Apparently we do “customer service”, but that seems to be a faded concept these days, with shops employing monosyllabic teens who can’t even pronounce the letter ‘t’ and “customer service centres” that bring up electronic messages asking you to press “1” if you want to kill someone in customer service. Or something like that. We’ve forgotten how to serve customers, we’ve forgotten how to deal with people, and we only offer hospitality to corporate fat cats. And we can’t even pronounce the ‘t’ in courtesy, let alone be courteous.

To be fair, many Indians don’t exactly excel when it comes to courtesy – and I’ve been told that’s quite normal in North India. I wanted to learn the Hindi word for “thank you”, but so few people say it, it was hardly worth bothering. There hardly seems time for “please”, “thank you” and even “goodbye” – a far cry from the often effusive politeness of the French who spend an average of 7 hours per day just offering greetings and wishing each other a nice day. Then again, when everything is flashing by you at 50 miles per hour, and when everyone wants to get where you are - but before you – there’s no time for pleasantries.

So it goes without saying that in a land of extremes, the opposite is also true. Take the Taj Hotel in Jaipur as an example, where servants were literally falling at your knees. Well, almost. Anyway. The Rajasthanis are brilliant at hospitality, and they show it off with their big moustaches and whopping great big turbans. This isn’t just customer service, this is Rajasthani customer service! They’ll plump up your cushion, bring your coffee on a silver platter and look after you as if you were royalty. Unless they’re auto-rickshaw drivers, of course. They are bad, bad people.

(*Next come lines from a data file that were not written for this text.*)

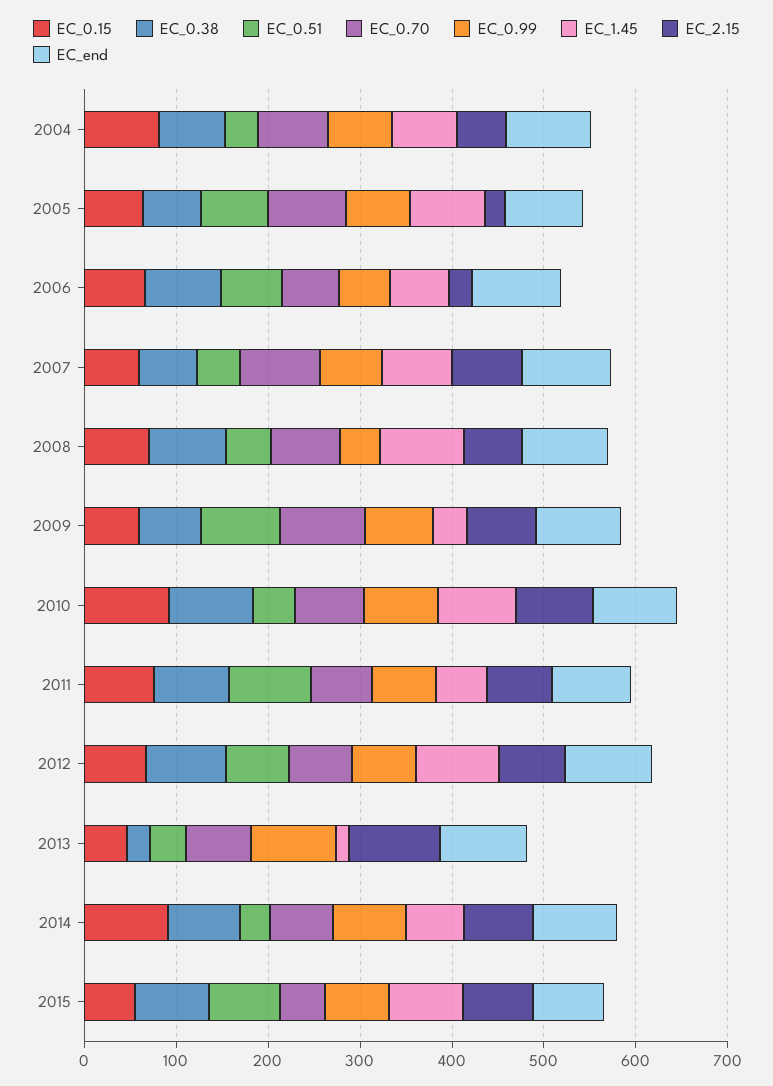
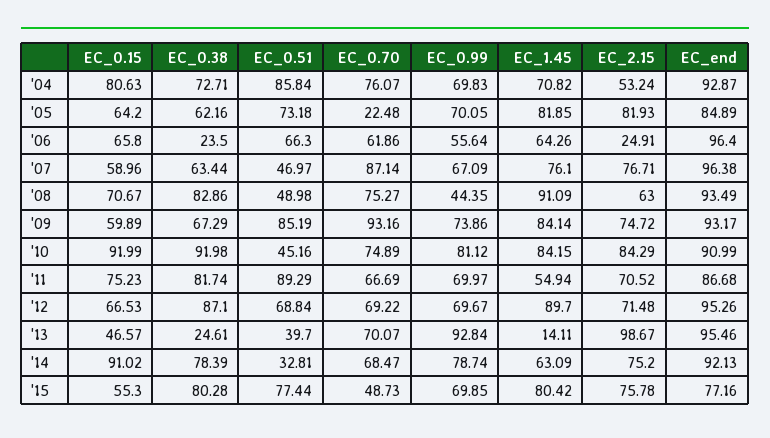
  {
    "EC_0.15": {
      "2004": 80.63,
      "2005": 64.2,
      "2006": 65.8,
      "2007": 58.96,
      "2008": 70.67,
      "2009": 59.89,
      "2010": 91.99,
      "2011": 75.23,
      "2012": 66.53,
      "2013": 46.57,
      "2014": 91.02,
      "2015": 55.3
    },
    "EC_0.38": {
      "2004": 72.71,
      "2005": 62.16,
-     "2006": 80,
+     "2006": 23.5,
      "2007": 63.44,
      "2008": 82.86,
      "2009": 67.29,
      "2010": 91.98,
      "2011": 81.74,
      "2012": 87.1,
      "2013": 24.61,
      "2014": 78.39,
      "2015": 80.28
    },
    "EC_0.51": {
-     "2004": 40,
+     "2004": 85.84,
      "2005": 73.18,
      "2006": 66.3,
      "2007": 46.97,
      "2008": 48.98,
      "2009": 85.19,
      "2010": 45.16,
      "2011": 89.29,
      "2012": 68.84,
      "2013": 39.7,
      "2014": 32.81,
      "2015": 77.44
    },
    "EC_0.70": {
      "2004": 76.07,
-     "2005": 80,
+     "2005": 22.48,
      "2006": 61.86,
      "2007": 87.14,
      "2008": 75.27,
      "2009": 93.16,
      "2010": 74.89,
      "2011": 66.69,
      "2012": 69.22,
      "2013": 70.07,
      "2014": 68.47,
      "2015": 48.73
    },
    "EC_0.99": {
      "2004": 69.83,
      "2005": 70.05,
      "2006": 55.64,
      "2007": 67.09,
      "2008": 44.35,
      "2009": 73.86,
      "2010": 81.12,
      "2011": 69.97,
      "2012": 69.67,
      "2013": 92.84,
      "2014": 78.74,
      "2015": 69.85
    },
    "EC_1.45": {
      "2004": 70.82,
      "2005": 81.85,
      "2006": 64.26,
      "2007": 76.1,
      "2008": 91.09,
-     "2009": 40,
+     "2009": 84.14,
      "2010": 84.15,
      "2011": 54.94,
      "2012": 89.7,
      "2013": 14.11,
      "2014": 63.09,
      "2015": 80.42
    },
    "EC_2.15": {
      "2004": 53.24,
-     "2005": 20,
+     "2005": 81.93,
      "2006": 24.91,
      "2007": 76.71,
      "2008": 63,
      "2009": 74.72,
      "2010": 84.29,
      "2011": 70.52,
      "2012": 71.48,
      "2013": 98.67,
      "2014": 75.2,
      "2015": 75.78
    },
    "EC_end": {
      "2004": 92.87,
      "2005": 84.89,
      "2006": 96.4,
      "2007": 96.38,
      "2008": 93.49,
      "2009": 93.17,
      "2010": 90.99,
      "2011": 86.68,
      "2012": 95.26,
      "2013": 95.46,
      "2014": 92.13,
      "2015": 77.16
    }
  }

From Shanaz’s family, who made sure I was always well fed and looked after, to the driver who wanted to show off the molasses behind the roadside café, you always get the impression that Indian hospitality is natural, and borne of an honest desire to make you feel at home. Just as the French do bread and the Belgians do beer, the Indians do hospitality and put everyone else to shame.

And perhaps that is why so many people come back from India with their heads spinning.